_Supplied passage_
--------------------
# Sample Code Run for `xagg`
(not yet a package - still in alpha.)

A quick guide to `xagg`, explaining how to use it to aggregate raster data to polygons, with a little bit of info on what goes on under the hood.

In [1]:
import xarray as xr
import numpy as np
import pandas as pd
import geopandas as gpd
from shapely.geometry import Polygon
import warnings
import xesmf as xe

## Intro

We'll be aggregating a gridded dataset onto a set of shapefiles, using an extra set of weights. Specifically, we'll use:
- gridded: month-of-year average temperature projections for the end-of-century from a climate model (CCSM4)
- shapefiles: US counties
- additional weights: global gridded population density ([GPW](https://sedac.ciesin.columbia.edu/data/collection/gpw-v4), 15 min resolution)

This is a setup that you may for example use if projecting the impact of temperature on some human variable (temperature vs. mortality, for example) for which you have data at the US county level. Since your mortality data is likely at the county level, you need to aggregate the gridded climate model output data to counties - i.e., what is the average temperature over each county? This code will calculate which pixels overlap each county - and by how much - allowing an area-averaged value for monthly temperature at the county level.
--------------------
_Dataset section_
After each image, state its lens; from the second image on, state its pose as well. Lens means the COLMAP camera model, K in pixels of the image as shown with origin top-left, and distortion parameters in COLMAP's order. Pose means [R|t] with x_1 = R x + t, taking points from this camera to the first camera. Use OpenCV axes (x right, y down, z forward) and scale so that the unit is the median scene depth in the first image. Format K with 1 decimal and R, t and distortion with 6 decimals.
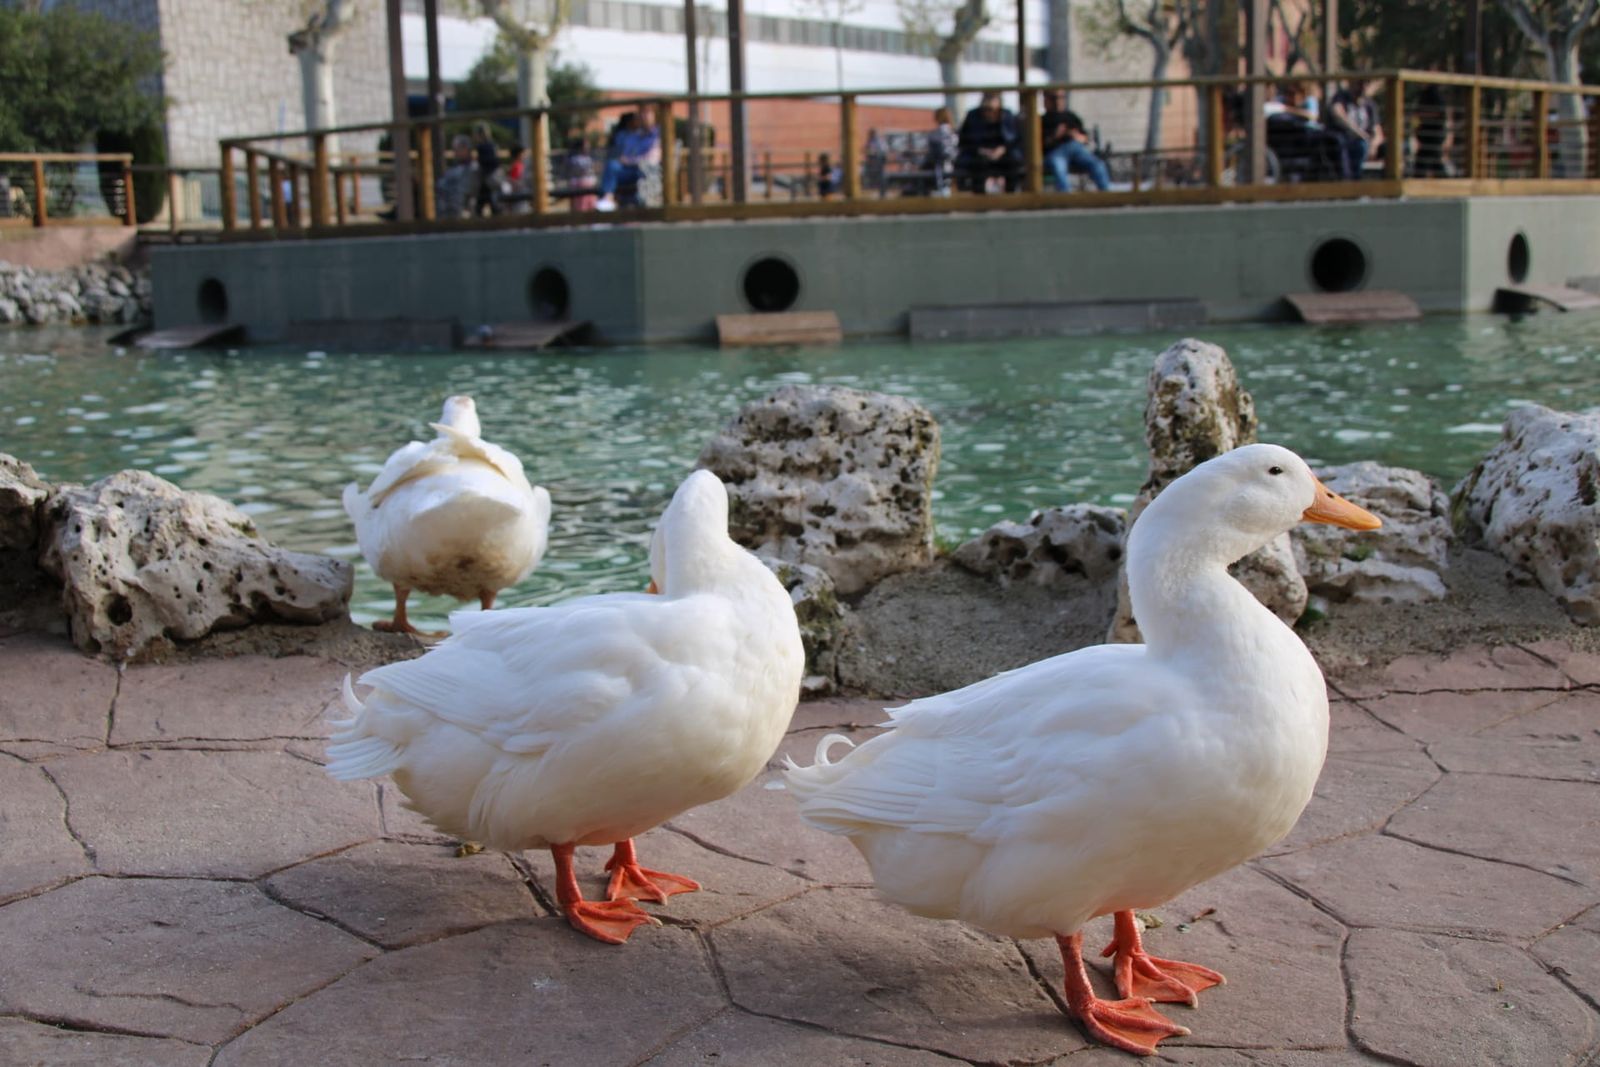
lens RADIAL K [[2245.8, 0, 800.0], [0, 2245.8, 533.5], [0, 0, 1]] dist [-0.017760, 0.343165]
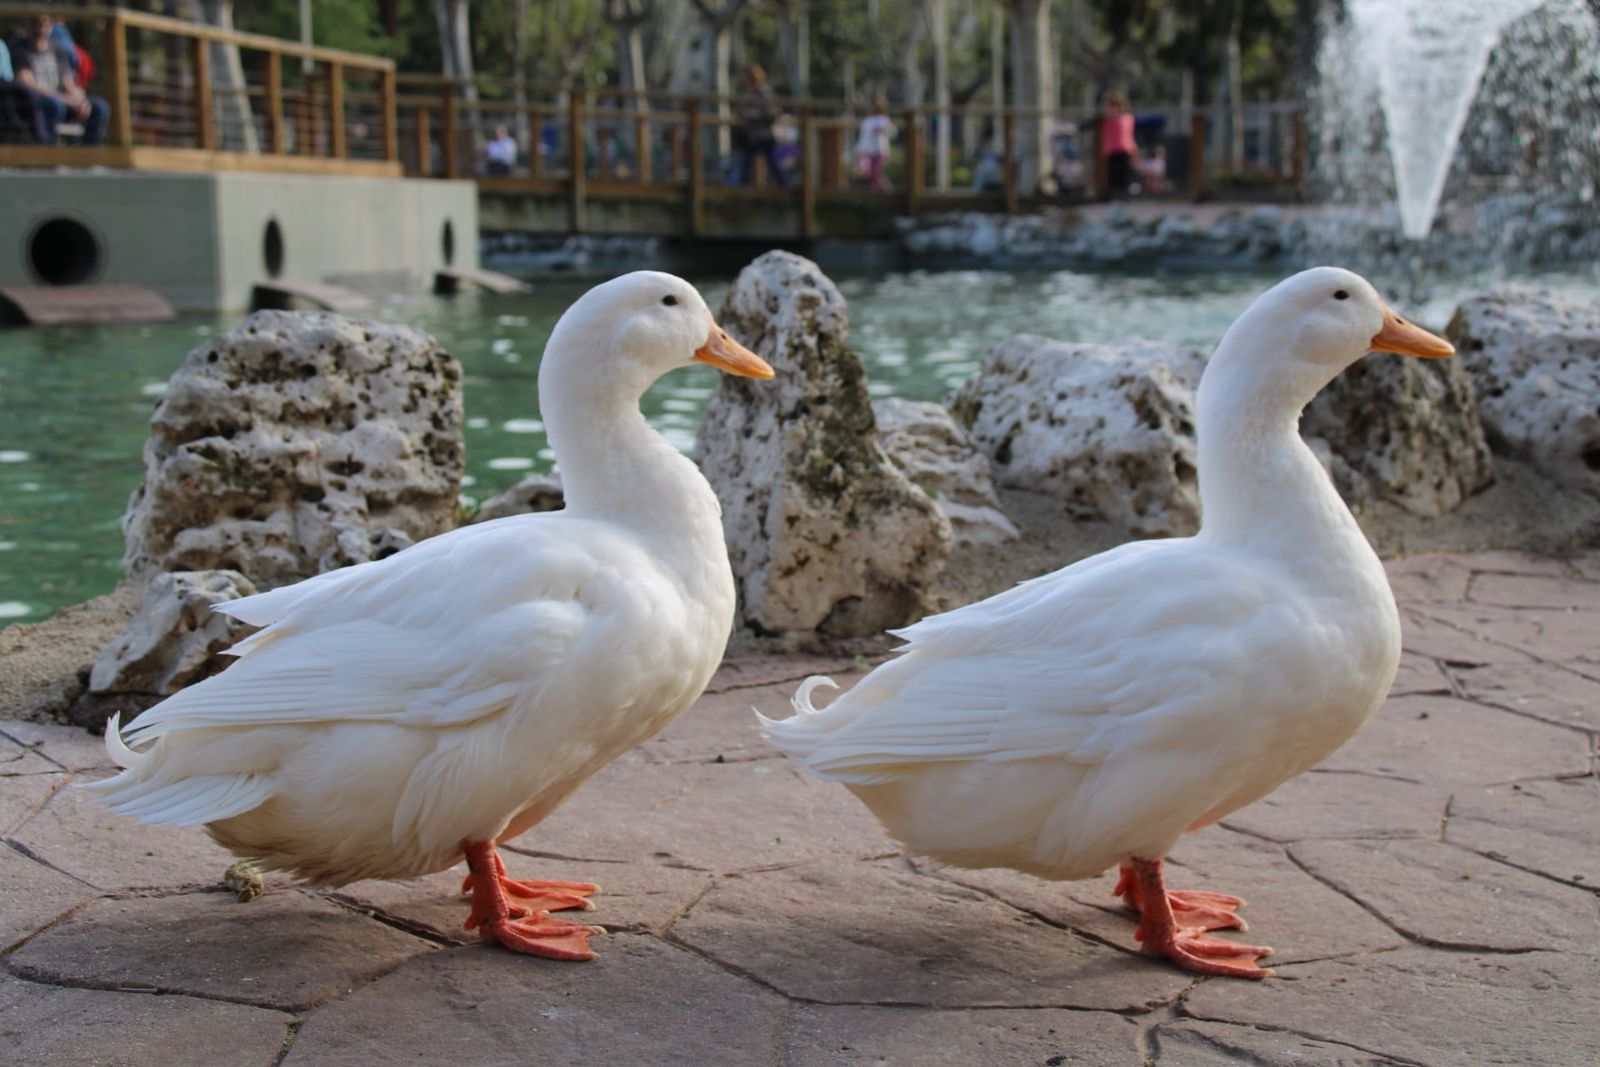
--------------------
_Your tasks_
1. In the xagg guide, why does the example setup aggregate the gridded climate model output to US counties?
2. According to the xagg guide, what resolution is the global gridded population density data used as extra weights?

_Solutions to the tasks_
1. The human variable being studied, such as mortality, is likely available only at the county level. So the gridded temperature data has to be aggregated to counties to get the average temperature over each county.

2. 15 min resolution.